→ Task item
The required answer is a copy of each line in the entries below that includes "reset".

→ Records supplied
------------

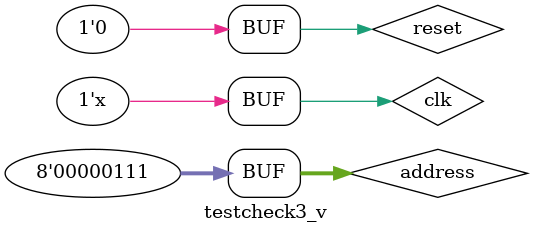
<source format=v>
`timescale 1ns / 1ps


module testcheck3_v;

	// Inputs
	reg clk;
	reg reset;
	reg [7:0] a1;
	reg [7:0] b1;
	reg [7:0] address;

	// Outputs
	wire [7:0] memdata;
	wire alusrca;
	wire memtoreg;
	wire regdst;
	wire iord;
	wire pcen;
	wire regwrite;
	wire [1:0] pcsrc;
	wire [1:0] alusrcb;
	wire [3:0] irwrite;
	wire [2:0] alucontrol;
	wire [7:0] Reg1Adr;
	wire [7:0] Reg2Adr;
	wire branch;
	wire [7:0] src1;
	wire [7:0] src2;
	wire [7:0] alucheck;
	wire [7:0] pcvalue;
	wire [7:0] nextpcvalue;
	wire [7:0] read1;
	wire [7:0] read2;
	wire [7:0] RgDst;
	wire [31:0] instr;
	wire zero;
	wire memread;
	wire memwrite;
	wire [7:0] adr;
	wire [7:0] writedata;

	// Instantiate the Unit Under Test (UUT)
	testbench uut (
		.clk(clk), 
		.reset(reset), 
		.a1(a1), 
		.b1(b1), 
		.address(address), 
		.memdata(memdata), 
		.alusrca(alusrca), 
		.memtoreg(memtoreg), 
		.regdst(regdst), 
		.iord(iord), 
		.pcen(pcen), 
		.regwrite(regwrite), 
		.pcsrc(pcsrc), 
		.alusrcb(alusrcb), 
		.irwrite(irwrite), 
		.alucontrol(alucontrol), 
		.Reg1Adr(Reg1Adr), 
		.Reg2Adr(Reg2Adr), 
		.branch(branch), 
		.src1(src1), 
		.src2(src2), 
		.alucheck(alucheck), 
		.pcvalue(pcvalue), 
		.nextpcvalue(nextpcvalue), 
		.read1(read1), 
		.read2(read2), 
		.RgDst(RgDst), 
		.instr(instr), 
		.zero(zero), 
		.memread(memread), 
		.memwrite(memwrite), 
		.adr(adr), 
		.writedata(writedata)
	);
always begin
#5
clk=~clk;
end
	initial begin
		// Initialize Inputs
		clk = 0;
		reset = 1;
		address = 0;

		// Wait 100 ns for global reset to finish
		#10;
		reset=0;
		address=0;
		#10;
		address=1;
		#10;
		address=2;
		#10;
		address=3;
		#10;
		#10;
		#10;
		#10;
		address=4;
		#10;
		address=5;
		#10;
		address=6;
		#10;
		address=7;
		#10;
        
		// Add stimulus here

	end
      
endmodule


</source>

------------

→ Problem solution
	reg reset;
		.reset(reset), 
		reset = 1;
		// Wait 100 ns for global reset to finish
		reset=0;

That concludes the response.